I thought it would be really easy to find the answer online but I had no luck with that. Which means that my question should't be a question but I am sure more people new to Haskell might come up with the same question.
So how do I check if a value is of a certain type?
I have the following data type defined and I wanna check whether the input on a function is of a specific type.
data MyType a = MyInt Int | MyOther a (MyType a)
First, your data
declaration will not work. Let's assume you're using this type:
data MyType a = MyInt Int | MyOther a (MyType a)
then you can have functions that take a MyType a
, some specific MyType
(eg MyType Int
) or a constrained MyType
(eg Num a => MyType a
).
If you want to know whether you have a MyInt
or a MyOther
, you can simply use pattern matching:
whichAmI :: MyType a -> String
whichAmI (MyInt i) = "I'm an Int with value " ++ show i
whichAmI (MyOther _ _) = "I'm something else"

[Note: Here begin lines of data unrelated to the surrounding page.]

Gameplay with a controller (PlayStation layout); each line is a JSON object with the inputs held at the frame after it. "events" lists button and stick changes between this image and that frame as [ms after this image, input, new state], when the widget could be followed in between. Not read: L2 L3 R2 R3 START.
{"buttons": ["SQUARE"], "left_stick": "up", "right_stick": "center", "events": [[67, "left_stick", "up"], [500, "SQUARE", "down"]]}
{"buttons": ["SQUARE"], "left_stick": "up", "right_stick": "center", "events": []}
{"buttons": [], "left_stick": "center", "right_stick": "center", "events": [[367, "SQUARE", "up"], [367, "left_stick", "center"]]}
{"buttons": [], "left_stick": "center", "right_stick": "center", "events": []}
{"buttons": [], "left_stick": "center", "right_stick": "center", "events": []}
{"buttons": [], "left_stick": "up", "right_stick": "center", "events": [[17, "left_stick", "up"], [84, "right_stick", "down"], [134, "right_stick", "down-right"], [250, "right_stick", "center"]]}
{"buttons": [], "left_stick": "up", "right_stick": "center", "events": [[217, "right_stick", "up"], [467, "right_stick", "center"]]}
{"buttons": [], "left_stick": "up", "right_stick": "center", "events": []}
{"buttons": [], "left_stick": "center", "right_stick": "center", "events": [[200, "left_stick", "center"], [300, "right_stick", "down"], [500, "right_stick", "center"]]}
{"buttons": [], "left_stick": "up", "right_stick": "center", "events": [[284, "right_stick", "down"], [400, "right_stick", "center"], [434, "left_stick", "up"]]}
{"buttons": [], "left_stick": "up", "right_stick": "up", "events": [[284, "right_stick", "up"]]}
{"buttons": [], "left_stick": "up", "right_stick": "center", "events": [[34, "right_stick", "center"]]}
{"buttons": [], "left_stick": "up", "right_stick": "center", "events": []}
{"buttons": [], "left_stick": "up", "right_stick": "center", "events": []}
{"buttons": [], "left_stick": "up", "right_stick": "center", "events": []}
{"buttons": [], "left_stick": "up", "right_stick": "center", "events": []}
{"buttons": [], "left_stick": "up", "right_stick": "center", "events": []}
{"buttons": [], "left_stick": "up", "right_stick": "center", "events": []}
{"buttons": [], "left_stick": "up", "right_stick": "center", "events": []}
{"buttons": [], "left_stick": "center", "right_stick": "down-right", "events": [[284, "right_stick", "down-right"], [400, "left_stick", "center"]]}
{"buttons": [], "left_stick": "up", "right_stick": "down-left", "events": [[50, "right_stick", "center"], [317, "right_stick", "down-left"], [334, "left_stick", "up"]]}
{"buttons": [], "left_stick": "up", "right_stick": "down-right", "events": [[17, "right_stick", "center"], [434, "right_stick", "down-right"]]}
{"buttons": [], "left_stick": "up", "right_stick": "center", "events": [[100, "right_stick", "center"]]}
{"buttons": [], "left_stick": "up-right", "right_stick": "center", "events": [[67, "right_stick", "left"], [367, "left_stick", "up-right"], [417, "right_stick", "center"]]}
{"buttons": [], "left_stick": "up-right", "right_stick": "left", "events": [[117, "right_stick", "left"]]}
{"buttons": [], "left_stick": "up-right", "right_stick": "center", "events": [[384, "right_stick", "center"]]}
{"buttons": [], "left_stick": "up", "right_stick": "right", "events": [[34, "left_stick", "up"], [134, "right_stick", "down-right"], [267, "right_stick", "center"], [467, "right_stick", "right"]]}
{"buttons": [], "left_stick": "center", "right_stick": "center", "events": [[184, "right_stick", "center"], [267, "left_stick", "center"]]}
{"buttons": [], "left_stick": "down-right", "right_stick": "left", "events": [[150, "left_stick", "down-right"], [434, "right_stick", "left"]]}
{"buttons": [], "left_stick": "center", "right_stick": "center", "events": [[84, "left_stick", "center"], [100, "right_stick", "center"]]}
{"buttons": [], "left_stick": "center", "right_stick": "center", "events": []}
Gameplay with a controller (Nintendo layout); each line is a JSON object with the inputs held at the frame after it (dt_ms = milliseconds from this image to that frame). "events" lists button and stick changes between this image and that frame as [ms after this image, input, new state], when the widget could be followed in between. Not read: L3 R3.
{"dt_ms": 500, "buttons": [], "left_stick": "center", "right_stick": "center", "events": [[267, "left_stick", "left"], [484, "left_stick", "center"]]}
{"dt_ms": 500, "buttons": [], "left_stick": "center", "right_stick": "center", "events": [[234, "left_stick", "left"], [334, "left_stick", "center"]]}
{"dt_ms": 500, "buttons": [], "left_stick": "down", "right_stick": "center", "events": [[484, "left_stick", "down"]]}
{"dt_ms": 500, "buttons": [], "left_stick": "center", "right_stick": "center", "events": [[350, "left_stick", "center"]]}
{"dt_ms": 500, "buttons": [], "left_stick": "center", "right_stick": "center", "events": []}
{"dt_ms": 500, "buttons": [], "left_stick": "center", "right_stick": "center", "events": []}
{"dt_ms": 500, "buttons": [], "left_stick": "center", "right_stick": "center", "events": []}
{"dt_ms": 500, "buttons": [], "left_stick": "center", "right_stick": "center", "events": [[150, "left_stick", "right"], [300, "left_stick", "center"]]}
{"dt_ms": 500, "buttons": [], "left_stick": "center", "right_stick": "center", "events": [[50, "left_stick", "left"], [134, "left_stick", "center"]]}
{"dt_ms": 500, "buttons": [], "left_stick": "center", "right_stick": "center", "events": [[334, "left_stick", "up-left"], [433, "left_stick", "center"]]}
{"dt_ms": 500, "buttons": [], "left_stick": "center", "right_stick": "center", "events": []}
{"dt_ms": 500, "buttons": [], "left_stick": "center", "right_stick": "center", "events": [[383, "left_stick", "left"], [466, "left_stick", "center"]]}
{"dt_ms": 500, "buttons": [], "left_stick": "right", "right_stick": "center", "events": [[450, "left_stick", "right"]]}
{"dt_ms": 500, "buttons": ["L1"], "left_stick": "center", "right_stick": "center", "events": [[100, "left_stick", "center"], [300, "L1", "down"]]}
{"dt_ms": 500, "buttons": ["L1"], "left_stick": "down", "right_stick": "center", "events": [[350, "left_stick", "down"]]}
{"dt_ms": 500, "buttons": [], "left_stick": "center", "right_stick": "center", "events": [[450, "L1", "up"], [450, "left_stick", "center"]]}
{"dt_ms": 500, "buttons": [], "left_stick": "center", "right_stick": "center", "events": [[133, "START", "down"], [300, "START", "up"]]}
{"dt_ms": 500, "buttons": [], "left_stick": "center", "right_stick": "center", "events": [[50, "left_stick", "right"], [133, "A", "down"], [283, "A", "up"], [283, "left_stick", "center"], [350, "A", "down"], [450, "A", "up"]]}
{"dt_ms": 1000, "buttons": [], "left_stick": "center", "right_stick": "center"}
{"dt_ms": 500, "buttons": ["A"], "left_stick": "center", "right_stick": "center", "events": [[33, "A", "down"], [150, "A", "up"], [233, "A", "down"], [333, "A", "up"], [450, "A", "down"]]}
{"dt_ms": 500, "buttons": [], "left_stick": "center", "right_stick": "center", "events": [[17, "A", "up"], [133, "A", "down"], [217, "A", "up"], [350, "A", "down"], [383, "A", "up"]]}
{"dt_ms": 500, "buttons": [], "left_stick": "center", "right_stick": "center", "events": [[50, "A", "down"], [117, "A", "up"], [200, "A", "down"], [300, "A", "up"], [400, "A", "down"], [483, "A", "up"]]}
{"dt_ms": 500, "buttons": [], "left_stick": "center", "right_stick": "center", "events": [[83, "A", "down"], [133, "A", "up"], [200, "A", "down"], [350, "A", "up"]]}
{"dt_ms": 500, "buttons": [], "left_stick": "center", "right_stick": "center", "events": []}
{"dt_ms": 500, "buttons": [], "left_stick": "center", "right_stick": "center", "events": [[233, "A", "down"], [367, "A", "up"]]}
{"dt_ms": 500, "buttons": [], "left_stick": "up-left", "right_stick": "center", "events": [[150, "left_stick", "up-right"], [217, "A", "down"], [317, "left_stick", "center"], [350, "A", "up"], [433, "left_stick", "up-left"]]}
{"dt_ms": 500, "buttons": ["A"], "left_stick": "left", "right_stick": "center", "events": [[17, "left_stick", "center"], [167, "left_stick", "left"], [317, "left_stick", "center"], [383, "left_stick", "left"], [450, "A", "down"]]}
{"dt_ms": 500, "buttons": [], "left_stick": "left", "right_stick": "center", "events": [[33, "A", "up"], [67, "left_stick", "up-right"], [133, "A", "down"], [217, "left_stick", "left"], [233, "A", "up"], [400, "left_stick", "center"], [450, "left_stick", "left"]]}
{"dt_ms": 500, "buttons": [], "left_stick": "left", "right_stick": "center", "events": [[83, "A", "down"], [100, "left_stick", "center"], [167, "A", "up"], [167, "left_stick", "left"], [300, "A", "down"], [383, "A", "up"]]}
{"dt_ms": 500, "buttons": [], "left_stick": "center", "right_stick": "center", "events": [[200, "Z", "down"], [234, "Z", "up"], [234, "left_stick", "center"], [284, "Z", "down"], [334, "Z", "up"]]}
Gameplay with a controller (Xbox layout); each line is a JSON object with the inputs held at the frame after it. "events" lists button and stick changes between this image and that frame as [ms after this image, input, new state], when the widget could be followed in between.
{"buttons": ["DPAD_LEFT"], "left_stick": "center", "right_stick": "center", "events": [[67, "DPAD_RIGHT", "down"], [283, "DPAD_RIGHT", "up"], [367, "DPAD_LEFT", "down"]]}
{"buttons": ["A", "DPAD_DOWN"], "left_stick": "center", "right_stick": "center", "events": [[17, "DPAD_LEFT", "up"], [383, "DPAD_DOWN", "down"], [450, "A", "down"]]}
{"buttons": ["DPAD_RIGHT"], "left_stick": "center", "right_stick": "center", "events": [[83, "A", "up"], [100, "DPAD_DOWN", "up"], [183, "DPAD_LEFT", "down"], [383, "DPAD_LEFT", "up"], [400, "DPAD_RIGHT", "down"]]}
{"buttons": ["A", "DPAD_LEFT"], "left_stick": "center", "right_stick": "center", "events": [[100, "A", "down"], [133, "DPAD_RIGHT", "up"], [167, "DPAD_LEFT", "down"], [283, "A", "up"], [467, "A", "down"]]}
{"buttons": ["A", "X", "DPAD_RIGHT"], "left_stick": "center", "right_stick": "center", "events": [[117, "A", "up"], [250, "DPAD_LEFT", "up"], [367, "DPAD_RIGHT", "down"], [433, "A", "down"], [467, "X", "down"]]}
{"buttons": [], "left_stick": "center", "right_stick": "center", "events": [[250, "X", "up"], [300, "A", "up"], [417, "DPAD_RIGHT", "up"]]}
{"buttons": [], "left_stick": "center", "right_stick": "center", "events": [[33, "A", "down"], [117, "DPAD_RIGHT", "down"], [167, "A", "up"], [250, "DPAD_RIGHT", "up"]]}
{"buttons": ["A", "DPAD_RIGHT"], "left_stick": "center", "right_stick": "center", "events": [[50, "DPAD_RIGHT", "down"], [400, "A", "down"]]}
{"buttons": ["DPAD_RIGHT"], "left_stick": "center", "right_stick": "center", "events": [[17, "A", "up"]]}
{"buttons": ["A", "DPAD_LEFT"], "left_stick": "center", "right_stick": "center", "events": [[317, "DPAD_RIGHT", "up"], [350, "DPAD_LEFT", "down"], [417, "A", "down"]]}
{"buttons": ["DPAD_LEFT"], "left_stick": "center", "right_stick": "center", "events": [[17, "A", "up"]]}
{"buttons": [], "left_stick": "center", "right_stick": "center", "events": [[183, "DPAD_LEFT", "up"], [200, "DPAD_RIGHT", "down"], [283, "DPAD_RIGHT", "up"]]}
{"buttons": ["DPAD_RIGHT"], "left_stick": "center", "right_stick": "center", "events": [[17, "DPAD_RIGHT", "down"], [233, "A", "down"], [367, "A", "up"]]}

When you want to know if the type in the parameter a
is a Num
, or what type it is, you will run into a fundamental Haskell limitation. Haskell is statically typed so there is no such dynamic checking of what the a
in MyType a
is.
The solution is to limit your function if you need a certain type of a
. For example we can have:
mySum :: Num a => MyType a -> a
mySum (MyInt i) = fromIntegral i
mySum (MyOther n m) = n + mySum m
or we can have a function that only works if a
is a Bool
:
trueOrGE10 :: MyType Bool -> Bool
trueOrGE10 (MyInt i) = i >= 10
trueOrGE10 (MyOther b _) = b
As with all Haskell code, it will need to be possible to determine at compile-time whether a particular expression you put into one of these functions has the right type.